Duvarların arkası...
Duvarların arkası hep gizem dolu olur. Korunma duygusu ile ördüğümüz duvarlarda güvende olduğumuzu düşünürüz.
Korkularımız başlar korunmasız kalınca.
Sıra sıra tutulan nöbetlerde hep öteki insanların bize zararı olur diye bekleşiriz.
Uykularımız kaçar, korunmasız olduğumuzu anladığımız an.
Kaybetmekte bu kadar acı verir. Korunmasızlık gibi içimize işler kaybetme duygusu, kaybettik ile başlayan her cümle sonunu hüzne bırakır.
Kaybettik diyen ağızlara şaşkınlık içinde bakarız. Bir avuç toprak aklımıza gelir. Bazen kirlenmiş bir yatak, bazense kül yığını içinde kalmış sözcükler. Ve sonunda kaybettim sözü ile biten gözler.
Sevgilerin üstüne yürürüz umud ile kaybetmemek için.
Sevgililerde korkar kaçıp saklanmak için duvarlar yaparlar. Neden kaçtıklarını anlamayız bile. Şartlar derler dinleriz, nasıl yani der gibi.
Şartsız severiz şartlı evlilikler için.
Ve kırılgan bir çok sevginin altında olumsuz şartlar yatar. Biz yaşamadan bilmeyiz olacakları.
Olumsuz şartlarda sevgiliyi kaybederiz. Sevdiğimizi bildiğimiz halde onun kaçmasını engelleyemeyiz.

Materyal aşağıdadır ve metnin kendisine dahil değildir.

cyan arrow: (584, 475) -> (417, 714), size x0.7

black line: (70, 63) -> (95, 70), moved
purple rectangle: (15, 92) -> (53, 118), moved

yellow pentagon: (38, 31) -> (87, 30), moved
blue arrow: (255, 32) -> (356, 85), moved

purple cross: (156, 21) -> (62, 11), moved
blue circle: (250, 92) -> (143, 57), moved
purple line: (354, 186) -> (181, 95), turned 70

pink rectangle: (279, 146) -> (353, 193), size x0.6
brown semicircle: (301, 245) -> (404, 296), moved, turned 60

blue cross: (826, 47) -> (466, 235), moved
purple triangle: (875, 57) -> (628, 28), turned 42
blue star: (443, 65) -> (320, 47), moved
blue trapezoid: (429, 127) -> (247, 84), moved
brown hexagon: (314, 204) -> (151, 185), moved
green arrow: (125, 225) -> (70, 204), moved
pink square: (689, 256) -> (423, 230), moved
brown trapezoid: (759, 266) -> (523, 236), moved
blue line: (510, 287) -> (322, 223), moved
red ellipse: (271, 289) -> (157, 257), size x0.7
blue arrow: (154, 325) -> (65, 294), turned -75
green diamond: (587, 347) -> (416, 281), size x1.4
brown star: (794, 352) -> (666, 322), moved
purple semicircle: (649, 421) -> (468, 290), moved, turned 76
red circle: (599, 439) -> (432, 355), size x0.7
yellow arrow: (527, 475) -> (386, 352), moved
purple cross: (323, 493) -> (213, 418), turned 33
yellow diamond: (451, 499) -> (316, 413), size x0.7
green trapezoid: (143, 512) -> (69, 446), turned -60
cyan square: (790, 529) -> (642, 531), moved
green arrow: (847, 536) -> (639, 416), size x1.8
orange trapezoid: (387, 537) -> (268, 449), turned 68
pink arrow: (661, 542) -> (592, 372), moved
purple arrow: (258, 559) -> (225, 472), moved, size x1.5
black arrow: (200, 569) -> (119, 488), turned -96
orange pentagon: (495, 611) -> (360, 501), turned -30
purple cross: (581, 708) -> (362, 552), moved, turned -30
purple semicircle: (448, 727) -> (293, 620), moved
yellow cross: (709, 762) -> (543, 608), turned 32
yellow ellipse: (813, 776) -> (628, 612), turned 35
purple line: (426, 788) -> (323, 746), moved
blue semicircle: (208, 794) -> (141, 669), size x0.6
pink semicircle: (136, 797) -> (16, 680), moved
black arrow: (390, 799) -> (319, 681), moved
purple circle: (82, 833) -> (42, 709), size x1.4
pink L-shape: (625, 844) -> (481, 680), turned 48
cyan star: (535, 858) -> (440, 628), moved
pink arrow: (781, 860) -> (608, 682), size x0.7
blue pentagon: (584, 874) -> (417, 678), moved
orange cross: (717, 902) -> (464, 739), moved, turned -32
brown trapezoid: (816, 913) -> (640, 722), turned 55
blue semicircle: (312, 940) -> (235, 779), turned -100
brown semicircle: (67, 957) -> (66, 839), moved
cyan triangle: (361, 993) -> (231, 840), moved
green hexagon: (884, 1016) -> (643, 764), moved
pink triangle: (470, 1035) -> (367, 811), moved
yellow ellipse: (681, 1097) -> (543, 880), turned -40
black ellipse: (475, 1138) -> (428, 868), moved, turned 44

Uzansak tutacak gibi oluruz, söylesek bir çift sevgi sözü ağlayacak gibi dururuz, anlam veremeyiz belki de kaçmalara, saklanmalara.
isteriz ki olsun, isteriz ki kaybetmeyelim, isteriz ki duygularımız duvarların arkasında zarar görmesin korunsun.
Hep isteriz, şartsız istekler sunarız.
Karşımıza olumsuz şartlar çıkınca kaybettik demek yerine, ısrar ederiz.Sevginin üstüne yürürüz sonunda ağlarız, duygularımız yaralanır, acıyı yaşarız ve kaybetmenin zararlarını görürüz.
Duvarların arkasına kaçanlara bakıyorum.
Arkalarında bıraktıkları yıkık kalblere, seven gönüllerin gel çağrısına, sözcükleri tırmalıyan sevgililere bakıyorum.
Sevilmek korkuttuğu gibi sevgiden de korkuyorum.